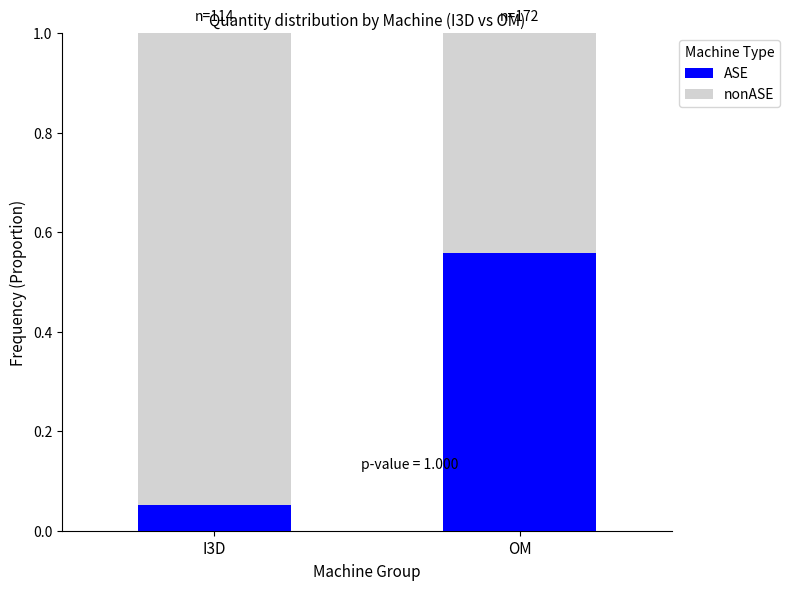

At which label does ASE reach its peak?

OM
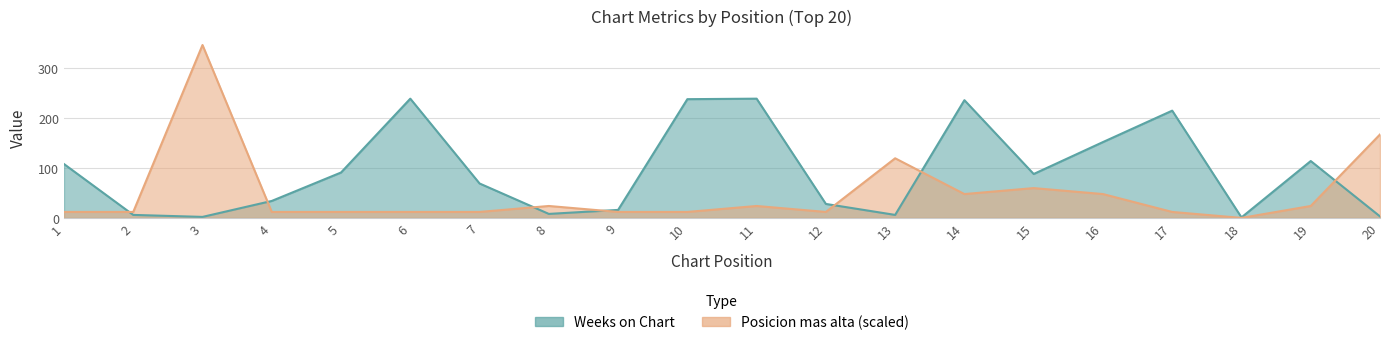

Where is the first local maximum?

6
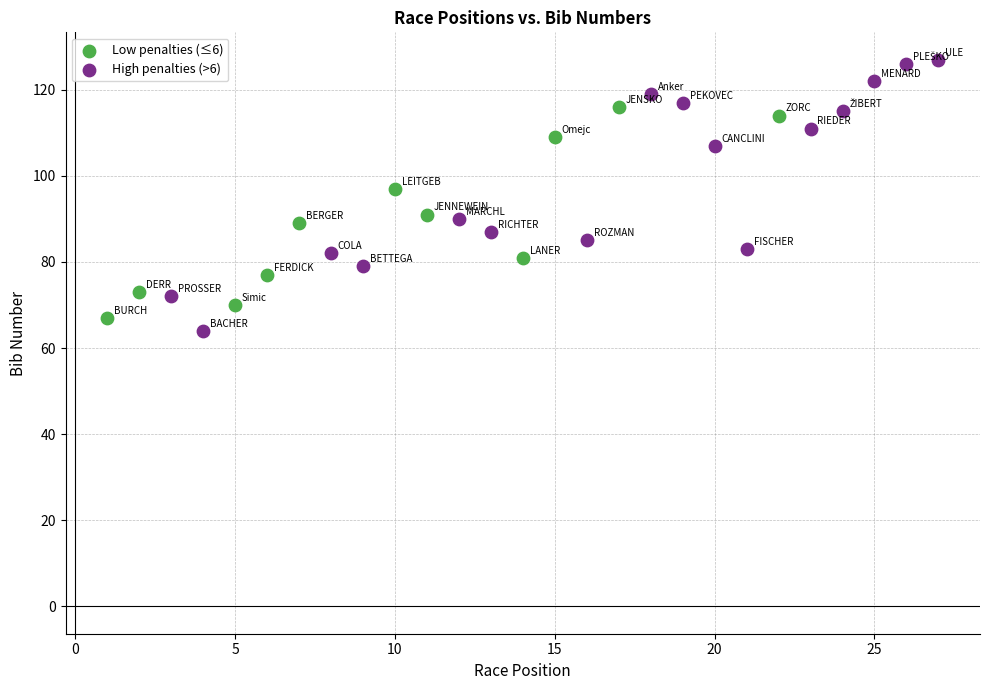

What are all the series names shown in the legend?

Low penalties (≤6), High penalties (>6)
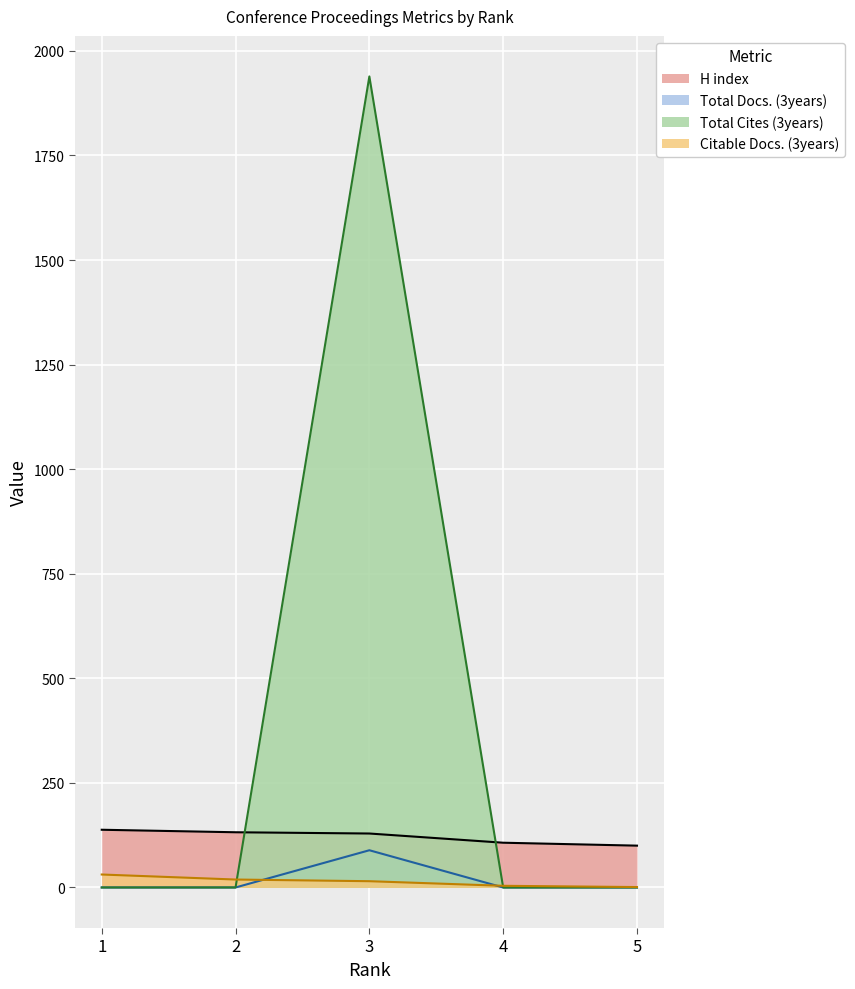

What is the difference between the second highest and second lowest values in the Citable Docs. (3years) series?

15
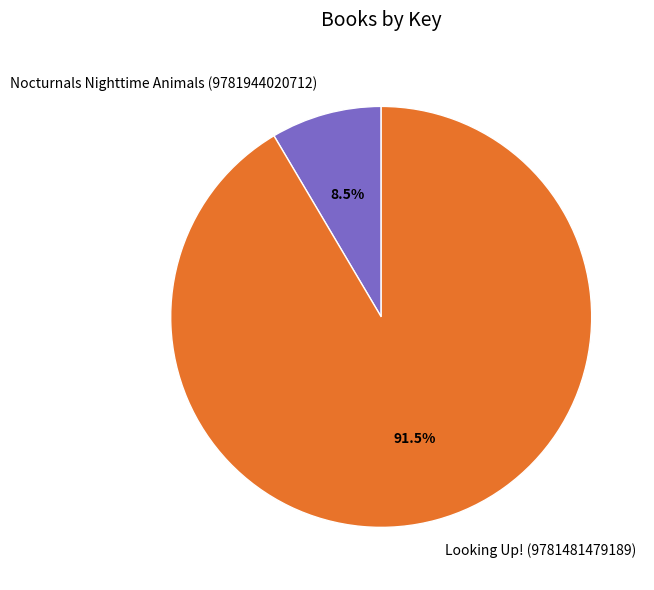

Rank the categories by value from highest to lowest.

Looking Up! (9781481479189), Nocturnals Nighttime Animals (9781944020712)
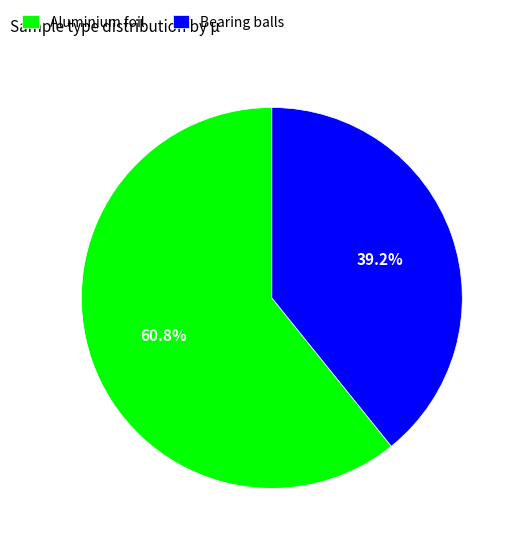

How much of the chart is everything except Aluminium foil?

39.2%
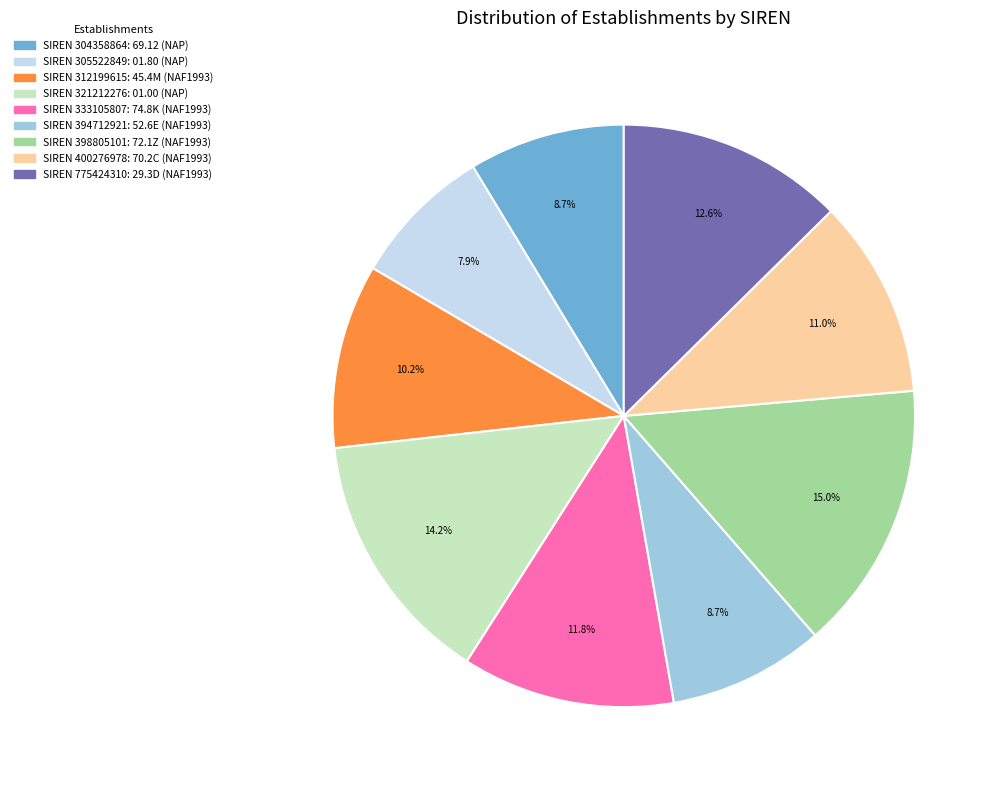

Is there any slice that represents more than half of the pie?

No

________________________________________

Consignes à suivre - Recopiez tout le matériel en substituant « graph » à « chart », sans autre changement. Laissez les images de côté.

Résultat -
At which label does ASE reach its peak?

OM

Where is the first local maximum?

6

What are all the series names shown in the legend?

Low penalties (≤6), High penalties (>6)

What is the difference between the second highest and second lowest values in the Citable Docs. (3years) series?

15

Rank the categories by value from highest to lowest.

Looking Up! (9781481479189), Nocturnals Nighttime Animals (9781944020712)

How much of the graph is everything except Aluminium foil?

39.2%

Is there any slice that represents more than half of the pie?

No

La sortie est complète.